Am Fam Physician. 2024;109(5):478-479
Clinical Question
Does treatment with monoclonal antibody therapy that targets amyloid improve patient outcomes?
Bottom Line
Amyloid-targeting antibodies for the treatment of Alzheimer disease have failed to demonstrate clinically meaningful benefits. They are associated with concerning risks of harm, most notably cerebral hemorrhage identified on imaging studies (number needed to harm [NNH] = 13). The balance of risk vs. benefit demonstrated so far does not justify the use of these costly drugs (more than $20,000 annually). (Level of Evidence = 1a)
Synopsis
The authors of the systematic review and meta-analysis of randomized controlled trials sought to determine whether monoclonal antibody medications that target amyloid for the treatment of Alzheimer disease provide clinically meaningful, patient-oriented benefits or harms. This is an important question because federal approval of these medications was based on surrogate markers. The authors included 19 studies with 23,202 participants. Inclusion criteria involved the enrollment of adults with cognitive impairment, Alzheimer disease of any severity, or a high risk of Alzheimer disease, and the reporting of an outcome of interest.
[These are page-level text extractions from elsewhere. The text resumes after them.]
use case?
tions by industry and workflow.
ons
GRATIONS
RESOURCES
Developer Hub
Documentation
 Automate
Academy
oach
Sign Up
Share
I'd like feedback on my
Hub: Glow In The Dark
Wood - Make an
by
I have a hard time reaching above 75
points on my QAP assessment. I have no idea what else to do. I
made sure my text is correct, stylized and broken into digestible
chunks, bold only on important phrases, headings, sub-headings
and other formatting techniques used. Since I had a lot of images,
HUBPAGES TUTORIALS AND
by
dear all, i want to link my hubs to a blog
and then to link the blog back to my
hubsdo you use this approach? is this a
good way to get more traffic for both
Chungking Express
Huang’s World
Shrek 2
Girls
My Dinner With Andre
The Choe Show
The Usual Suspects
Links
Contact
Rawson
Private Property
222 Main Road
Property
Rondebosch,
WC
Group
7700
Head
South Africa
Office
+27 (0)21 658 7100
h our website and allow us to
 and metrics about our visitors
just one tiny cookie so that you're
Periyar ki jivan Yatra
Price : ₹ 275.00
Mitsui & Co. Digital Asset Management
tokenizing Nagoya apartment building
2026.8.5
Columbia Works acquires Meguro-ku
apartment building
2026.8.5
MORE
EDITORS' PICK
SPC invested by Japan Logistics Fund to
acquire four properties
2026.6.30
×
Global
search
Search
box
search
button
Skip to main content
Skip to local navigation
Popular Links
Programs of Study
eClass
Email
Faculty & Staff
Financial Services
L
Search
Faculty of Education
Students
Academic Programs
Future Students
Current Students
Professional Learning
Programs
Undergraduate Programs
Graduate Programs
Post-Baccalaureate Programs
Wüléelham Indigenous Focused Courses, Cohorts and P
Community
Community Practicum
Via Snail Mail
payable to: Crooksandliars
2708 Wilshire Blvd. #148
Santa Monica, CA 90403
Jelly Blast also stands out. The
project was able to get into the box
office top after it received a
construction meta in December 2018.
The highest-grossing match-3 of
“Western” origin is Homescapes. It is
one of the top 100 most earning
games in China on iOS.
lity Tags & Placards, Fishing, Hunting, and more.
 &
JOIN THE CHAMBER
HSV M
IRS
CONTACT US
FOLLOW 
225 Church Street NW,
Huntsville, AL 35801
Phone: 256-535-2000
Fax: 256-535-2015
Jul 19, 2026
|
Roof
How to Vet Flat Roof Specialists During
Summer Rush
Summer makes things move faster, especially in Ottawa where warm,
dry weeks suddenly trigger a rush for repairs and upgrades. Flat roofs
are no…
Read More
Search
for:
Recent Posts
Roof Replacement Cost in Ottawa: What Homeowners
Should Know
The authors excluded trials or trial arms that used doses lower than those approved by the U.S. Food and Drug Administration. All studies were industry-funded placebo-controlled trials. Most studies enrolled patients with mild cognitive impairment or mild to moderate Alzheimer disease. Outcomes of interest were well-defined minimum clinically important differences in the results for any of the multiple cognitive scoring tools and potential harms. The drugs used in the trials included in the meta-analysis were solanezumab, aducanumab (Aduhelm), lecanemab (Leqembi), donanemab, and bapineuzumab. Notably, there are no head-to-head trials with other drugs. The summary analysis showed that improvement vs. placebo was small (standardized mean difference = −0.07; 95% CI, −0.10 to 0.04). Although some statistically significant benefits were identified, none were close to reaching a minimum clinically important difference threshold. There was no overall difference between treatment and control groups for all-cause mortality, although bapineuzumab was associated with an increase (relative risk [RR] = 1.76; 95% CI, 1.03 to 3.00; NNH = 102). The harms that were reported most often were amyloid-related imaging abnormalities (ARIA) edema (RR in overall analysis = 10.3; 95% CI, 7.4 to 14.3; NNH = 9), symptomatic ARIA-edema (RR for the three drugs reporting = 24.3; 95% CI, 9.9 to 59.9; NNH = 86), and ARIA-hemorrhage (RR = 1.74; 95% CI, 1.2 to 2.4; NNH = 13).